Auffahren der Hauptquerschläge

beschäftigt ist. In etwa zwei Jahren ist mit der Förderung der ersten Kohlen zu rechnen. Diese Voraussage ist nicht bindend. Es kann auch schon in 18 Monaten soweit sein. Die zur Zeit genau 577 Mann starke Belegschaft von „Emil Mayrisch“ setzt alles daran, um das Ziel „Kohlenförderung“ möglichst bald zu erreichen. Mit dem Einräumen der Spurlatten und Förderkörbe sowie der Montage des endgültigen Schachtgerüstes I wird in den nächsten Tagen begonnen. Schacht II ist bereits „tipp-.topp“, wie der Kumpel sagt. In den ausgedehnten Betriebsanlagen steht das fertige Kompressorengebäude, der gewichtige Kühlturm erhebt sich imposant im Komplex, Schaltraum, Magazine, Werkstätten und andere Einrichtungen sind intakt, und fleißige Hände bauen augenblicklich die geräumige Kesselhausanlage im Viereck hochaufragenden Stahl- und Eisengestänges. Mit der Errichtung der endgültigen Tagesanlage wird im Frühjahr begonnen. Das Fördergerüst von Schacht I wurde von der

stillgelegten Grube „Eschweiler Reserve“

nach Siersdorf ummontiert. Täglich werden im Bereich von „Emil Mayrisch“ rund 600 cbm Berge auf Halde gekippt. Das Gestein wird aufbereitet und dient zur Fundamentierung und Befestigung der geplanten großen Kokerei. Siersdorfs Steinkohlendorado eröffnet günstige Perspektiven für die industrielle Zukunft des Gebiets. In einem halben Jahrzehnt rechnen zuständige Kreise mit einer vieltausendköpfigen Belegschaft. Die Wirtschaft des Jülicher Landes wird dadurch einen heute noch kaum abzuschätzenden Vorteil und einen außerordentliche Belebung erfahren.

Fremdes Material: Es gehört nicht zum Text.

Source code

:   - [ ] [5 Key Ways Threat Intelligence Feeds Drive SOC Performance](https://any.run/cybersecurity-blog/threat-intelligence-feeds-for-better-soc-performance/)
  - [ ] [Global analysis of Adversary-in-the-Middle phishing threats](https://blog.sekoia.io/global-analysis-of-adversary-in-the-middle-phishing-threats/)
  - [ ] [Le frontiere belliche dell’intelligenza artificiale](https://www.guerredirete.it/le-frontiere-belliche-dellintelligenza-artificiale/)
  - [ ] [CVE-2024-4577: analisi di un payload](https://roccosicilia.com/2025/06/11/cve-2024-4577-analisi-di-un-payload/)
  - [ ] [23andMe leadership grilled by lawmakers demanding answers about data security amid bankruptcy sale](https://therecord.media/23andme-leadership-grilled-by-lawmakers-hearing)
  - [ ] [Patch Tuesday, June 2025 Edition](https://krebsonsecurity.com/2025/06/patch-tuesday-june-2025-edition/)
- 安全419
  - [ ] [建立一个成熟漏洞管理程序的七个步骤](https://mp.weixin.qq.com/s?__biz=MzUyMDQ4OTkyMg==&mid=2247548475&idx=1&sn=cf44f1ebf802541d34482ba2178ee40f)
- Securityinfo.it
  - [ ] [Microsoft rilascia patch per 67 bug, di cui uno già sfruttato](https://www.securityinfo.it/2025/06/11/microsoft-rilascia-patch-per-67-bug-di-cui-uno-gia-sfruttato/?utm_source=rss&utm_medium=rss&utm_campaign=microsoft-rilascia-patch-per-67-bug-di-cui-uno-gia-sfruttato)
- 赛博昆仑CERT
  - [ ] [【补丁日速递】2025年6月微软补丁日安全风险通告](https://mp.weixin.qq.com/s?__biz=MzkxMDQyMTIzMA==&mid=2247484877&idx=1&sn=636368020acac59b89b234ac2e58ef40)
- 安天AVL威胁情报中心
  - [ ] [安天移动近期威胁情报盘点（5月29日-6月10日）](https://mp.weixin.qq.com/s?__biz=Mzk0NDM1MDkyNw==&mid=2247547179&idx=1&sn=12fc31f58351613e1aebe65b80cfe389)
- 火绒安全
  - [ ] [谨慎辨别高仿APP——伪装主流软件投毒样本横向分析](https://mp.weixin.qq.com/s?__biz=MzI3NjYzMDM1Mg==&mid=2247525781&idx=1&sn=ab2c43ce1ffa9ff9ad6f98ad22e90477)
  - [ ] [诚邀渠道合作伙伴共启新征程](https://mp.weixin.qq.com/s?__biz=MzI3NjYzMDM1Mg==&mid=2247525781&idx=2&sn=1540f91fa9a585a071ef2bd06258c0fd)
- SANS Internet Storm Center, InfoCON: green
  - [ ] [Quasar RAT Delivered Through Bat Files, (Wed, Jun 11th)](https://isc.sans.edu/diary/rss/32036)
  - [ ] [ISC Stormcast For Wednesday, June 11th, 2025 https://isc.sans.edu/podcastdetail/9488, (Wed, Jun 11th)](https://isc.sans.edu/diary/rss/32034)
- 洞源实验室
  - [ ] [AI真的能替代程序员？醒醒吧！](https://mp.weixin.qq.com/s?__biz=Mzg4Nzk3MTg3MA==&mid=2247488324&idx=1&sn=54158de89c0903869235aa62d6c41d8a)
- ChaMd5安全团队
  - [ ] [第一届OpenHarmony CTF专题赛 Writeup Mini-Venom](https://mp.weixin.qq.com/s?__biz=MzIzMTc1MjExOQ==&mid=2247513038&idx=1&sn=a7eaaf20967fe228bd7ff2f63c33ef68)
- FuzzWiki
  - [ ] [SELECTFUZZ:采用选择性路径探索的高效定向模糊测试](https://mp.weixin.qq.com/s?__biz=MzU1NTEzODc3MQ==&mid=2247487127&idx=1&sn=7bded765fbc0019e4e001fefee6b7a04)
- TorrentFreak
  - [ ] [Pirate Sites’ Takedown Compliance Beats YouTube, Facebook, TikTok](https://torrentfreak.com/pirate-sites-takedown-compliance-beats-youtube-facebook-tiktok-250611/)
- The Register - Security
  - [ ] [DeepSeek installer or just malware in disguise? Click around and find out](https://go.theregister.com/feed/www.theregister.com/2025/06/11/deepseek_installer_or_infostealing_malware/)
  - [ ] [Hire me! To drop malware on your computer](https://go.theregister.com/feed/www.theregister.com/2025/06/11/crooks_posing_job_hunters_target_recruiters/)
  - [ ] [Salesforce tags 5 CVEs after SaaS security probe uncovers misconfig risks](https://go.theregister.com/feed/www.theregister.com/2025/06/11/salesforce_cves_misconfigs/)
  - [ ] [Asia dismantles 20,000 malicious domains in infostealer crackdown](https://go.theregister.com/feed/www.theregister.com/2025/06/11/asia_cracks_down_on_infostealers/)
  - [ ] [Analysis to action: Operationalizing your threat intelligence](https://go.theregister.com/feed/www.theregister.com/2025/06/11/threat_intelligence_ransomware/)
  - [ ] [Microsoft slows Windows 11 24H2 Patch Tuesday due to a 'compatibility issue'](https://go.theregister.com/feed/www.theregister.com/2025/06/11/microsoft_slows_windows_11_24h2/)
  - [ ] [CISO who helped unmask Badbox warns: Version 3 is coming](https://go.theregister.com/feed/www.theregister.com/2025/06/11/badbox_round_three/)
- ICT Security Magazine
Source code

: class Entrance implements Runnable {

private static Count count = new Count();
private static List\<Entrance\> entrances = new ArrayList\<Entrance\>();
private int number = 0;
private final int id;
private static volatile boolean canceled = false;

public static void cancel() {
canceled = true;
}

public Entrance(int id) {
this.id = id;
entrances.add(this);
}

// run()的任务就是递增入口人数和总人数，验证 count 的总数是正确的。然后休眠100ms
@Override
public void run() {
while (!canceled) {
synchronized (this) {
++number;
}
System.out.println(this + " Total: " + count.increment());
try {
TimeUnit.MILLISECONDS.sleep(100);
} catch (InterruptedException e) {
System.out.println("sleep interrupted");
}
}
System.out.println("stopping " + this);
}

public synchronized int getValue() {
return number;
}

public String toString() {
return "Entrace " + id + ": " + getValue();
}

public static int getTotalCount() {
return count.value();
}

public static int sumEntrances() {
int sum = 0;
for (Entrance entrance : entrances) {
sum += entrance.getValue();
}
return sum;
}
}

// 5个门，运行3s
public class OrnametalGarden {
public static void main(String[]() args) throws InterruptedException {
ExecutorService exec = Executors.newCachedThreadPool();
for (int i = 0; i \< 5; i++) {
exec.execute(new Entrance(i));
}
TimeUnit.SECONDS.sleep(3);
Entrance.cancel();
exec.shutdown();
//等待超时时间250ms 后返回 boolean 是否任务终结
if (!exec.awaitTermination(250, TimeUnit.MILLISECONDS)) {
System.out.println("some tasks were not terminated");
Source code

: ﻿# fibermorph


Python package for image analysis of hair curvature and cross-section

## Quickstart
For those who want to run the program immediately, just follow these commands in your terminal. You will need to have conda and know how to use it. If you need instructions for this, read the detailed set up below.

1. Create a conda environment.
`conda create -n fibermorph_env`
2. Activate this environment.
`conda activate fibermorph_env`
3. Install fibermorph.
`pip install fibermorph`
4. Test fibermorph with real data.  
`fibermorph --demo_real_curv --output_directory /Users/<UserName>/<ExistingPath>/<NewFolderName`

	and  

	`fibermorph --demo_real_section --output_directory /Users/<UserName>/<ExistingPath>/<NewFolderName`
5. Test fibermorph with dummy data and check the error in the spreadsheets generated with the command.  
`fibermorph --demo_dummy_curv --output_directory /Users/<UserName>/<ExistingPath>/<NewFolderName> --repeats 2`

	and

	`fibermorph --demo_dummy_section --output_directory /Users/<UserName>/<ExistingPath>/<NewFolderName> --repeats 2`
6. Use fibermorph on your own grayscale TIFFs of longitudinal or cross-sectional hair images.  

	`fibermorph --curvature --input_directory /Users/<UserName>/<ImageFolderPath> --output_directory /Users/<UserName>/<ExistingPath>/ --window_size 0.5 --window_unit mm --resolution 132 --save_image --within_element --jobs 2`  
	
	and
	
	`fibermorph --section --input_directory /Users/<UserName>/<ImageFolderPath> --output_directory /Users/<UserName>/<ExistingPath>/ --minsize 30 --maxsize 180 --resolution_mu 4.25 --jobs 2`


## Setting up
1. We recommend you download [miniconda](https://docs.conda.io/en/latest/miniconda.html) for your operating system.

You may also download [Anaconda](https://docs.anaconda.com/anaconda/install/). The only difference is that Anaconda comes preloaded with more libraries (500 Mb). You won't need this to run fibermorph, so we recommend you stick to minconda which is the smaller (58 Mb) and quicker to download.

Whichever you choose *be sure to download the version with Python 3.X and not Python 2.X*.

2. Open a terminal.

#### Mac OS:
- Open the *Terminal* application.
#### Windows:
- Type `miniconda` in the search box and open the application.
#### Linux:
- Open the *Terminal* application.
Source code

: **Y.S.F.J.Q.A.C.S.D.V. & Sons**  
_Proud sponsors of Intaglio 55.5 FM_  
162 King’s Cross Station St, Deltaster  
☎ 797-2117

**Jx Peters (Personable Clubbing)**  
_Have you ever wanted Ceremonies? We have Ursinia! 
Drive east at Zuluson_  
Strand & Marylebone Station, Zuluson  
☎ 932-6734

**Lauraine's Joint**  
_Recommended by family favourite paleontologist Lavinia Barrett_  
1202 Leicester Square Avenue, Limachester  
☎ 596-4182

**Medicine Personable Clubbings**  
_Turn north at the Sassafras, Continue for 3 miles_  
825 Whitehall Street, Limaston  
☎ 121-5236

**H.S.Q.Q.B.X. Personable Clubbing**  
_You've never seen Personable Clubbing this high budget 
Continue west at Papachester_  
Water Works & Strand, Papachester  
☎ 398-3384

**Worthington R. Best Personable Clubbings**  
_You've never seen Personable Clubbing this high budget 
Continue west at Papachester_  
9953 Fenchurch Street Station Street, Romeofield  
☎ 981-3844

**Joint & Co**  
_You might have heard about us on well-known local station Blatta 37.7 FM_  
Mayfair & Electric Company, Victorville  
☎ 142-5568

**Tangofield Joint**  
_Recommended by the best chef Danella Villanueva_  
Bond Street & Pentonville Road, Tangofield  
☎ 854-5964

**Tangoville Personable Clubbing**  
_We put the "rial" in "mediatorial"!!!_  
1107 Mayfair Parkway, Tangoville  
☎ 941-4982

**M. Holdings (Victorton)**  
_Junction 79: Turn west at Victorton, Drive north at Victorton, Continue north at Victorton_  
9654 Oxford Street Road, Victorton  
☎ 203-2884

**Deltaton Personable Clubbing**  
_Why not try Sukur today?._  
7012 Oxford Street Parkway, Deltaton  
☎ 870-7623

Die Grube „Emil Mayrisch“ besitzt ein

vorbildlich eingerichtetes Ledigenheim,

das augenblicklich 140 Bergleuten Unterkunftsmöglichkeit gibt. Das Fassungsvermögen des heims liegt bei 170 Betten. Einfach, sauber und zweckdienlich sind die mit drei bis höchstens vier Schlafstellen versehenen Räume. Bade- und Waschgelegenheiten, Radioanlagen, gemütliche Aufenthalts- und Speiseräume stehen zur Verfügung. Das Küchenpersonal hat gastronomische Fähigkeiten. Der sportlichen Betätigung der Bewohner des Ledigenheims sind vom Boxen über Fußball bis Tischtennis keine Schranken gesetzt. Die nähere Umgebung des Ledigenheims wird ausgebaut mit Ruhebänken und Spielplätzen versehen und nach gartenbaulichen Gesichtspunkten ausgerichtet. Berufene Lehrpersonen bemühen sich um die geistige Betreuung und Fortbildung der Knappen. Alle Fächer werden gelehrt. Außerdem können von Interessenten Fremdsprachen „belegt“ werden. Alles in allem ist das Ledigenheim der neuen Grube „Emil Mayrisch“ eine mustergültige Einrichtung, die den betriebssozialen Belangen des fortschrittlichen Unternehmens in jeder Weise gerecht wird.